Stack overflow concept in Javascript - Time & Space Complexity
When a program runs, it uses a special memory area called the call stack to keep track of function calls.
We want to understand how the number of function calls affects the program's running steps and memory use.
Analyze the time complexity of the following recursive function that calls itself without a stopping condition.
function infiniteRecursion() {
return infiniteRecursion();
}
infiniteRecursion();
This code calls the same function again and again without stopping, causing the call stack to grow endlessly.
Identify the loops, recursion, array traversals that repeat.
- Primary operation: Recursive function calls without end.
- How many times: Infinite times until the program crashes.
Each call adds a new layer to the call stack, growing step by step without stopping.

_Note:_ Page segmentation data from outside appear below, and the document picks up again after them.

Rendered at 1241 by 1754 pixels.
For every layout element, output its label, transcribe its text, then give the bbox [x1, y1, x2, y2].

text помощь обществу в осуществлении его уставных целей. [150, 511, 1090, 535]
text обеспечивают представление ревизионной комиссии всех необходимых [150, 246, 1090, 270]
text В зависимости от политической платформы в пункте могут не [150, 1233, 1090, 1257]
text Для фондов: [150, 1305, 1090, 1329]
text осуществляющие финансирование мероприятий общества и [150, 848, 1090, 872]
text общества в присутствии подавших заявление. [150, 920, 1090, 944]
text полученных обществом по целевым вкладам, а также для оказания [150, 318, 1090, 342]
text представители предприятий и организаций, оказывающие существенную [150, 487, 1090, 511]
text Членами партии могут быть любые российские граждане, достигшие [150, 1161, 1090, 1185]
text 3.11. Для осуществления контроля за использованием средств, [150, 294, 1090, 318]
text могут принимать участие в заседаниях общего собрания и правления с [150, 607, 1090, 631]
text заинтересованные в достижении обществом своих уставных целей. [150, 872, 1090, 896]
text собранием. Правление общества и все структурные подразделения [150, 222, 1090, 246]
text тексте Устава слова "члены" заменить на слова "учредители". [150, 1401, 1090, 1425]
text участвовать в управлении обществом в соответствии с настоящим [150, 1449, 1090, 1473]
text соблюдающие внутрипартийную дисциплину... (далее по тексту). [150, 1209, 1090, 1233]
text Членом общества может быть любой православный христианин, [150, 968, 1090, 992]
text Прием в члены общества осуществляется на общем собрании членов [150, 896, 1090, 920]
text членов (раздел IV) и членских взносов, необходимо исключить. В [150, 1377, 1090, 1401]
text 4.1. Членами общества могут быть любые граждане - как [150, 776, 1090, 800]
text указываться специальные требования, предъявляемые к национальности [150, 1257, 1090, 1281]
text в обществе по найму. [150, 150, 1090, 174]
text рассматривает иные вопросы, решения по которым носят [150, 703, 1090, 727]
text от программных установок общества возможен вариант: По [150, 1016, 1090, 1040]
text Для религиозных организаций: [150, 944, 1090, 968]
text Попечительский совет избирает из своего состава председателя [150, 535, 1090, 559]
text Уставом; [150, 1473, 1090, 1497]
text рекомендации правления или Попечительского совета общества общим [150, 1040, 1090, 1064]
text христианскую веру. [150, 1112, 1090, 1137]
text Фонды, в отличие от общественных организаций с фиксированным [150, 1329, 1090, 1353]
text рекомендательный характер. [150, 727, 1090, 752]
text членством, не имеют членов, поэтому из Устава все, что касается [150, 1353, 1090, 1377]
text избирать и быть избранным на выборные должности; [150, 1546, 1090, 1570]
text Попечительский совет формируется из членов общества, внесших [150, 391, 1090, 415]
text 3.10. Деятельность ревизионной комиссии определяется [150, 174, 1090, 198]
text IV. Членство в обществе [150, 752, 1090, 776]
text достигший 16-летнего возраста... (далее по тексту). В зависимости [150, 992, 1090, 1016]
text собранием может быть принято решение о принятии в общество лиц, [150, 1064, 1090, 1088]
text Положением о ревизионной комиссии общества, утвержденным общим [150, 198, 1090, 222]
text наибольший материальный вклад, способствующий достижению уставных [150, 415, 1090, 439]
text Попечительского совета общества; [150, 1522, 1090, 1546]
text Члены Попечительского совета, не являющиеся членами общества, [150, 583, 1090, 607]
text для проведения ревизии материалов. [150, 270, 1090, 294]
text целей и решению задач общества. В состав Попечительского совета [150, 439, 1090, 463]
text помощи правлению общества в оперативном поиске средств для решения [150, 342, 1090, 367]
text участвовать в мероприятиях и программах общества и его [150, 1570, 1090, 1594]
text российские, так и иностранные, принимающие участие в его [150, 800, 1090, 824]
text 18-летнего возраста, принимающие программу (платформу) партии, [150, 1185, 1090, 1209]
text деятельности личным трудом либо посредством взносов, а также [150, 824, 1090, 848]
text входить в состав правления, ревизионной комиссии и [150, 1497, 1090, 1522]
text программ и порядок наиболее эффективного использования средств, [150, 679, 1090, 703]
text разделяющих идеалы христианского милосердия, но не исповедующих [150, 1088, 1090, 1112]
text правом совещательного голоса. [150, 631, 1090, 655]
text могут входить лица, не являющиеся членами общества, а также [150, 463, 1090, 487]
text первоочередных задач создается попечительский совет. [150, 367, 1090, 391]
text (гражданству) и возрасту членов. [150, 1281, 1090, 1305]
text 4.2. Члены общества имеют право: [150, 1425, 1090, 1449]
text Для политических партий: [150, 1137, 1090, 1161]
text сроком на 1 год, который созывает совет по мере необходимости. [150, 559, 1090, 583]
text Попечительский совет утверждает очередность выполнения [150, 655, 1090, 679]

| Input Size (n) | Approx. Operations |
|---|---|
| 10 | 10 calls stacked |
| 100 | 100 calls stacked |
| 1000 | 1000 calls stacked |
Pattern observation: The number of calls grows directly with input, but here input is the depth of calls, which never ends.
Time Complexity: O(n)
This means the number of steps grows directly with the number of recursive calls before the program crashes.
[X] Wrong: "The recursion will stop on its own without a base case."
[OK] Correct: Without a stopping point, the function keeps calling itself forever, causing the program to crash with a stack overflow.
Understanding how recursive calls use the call stack helps you write safe functions and avoid crashes in real projects.
"What if we add a base case to stop the recursion after a certain number of calls? How would the time complexity change?"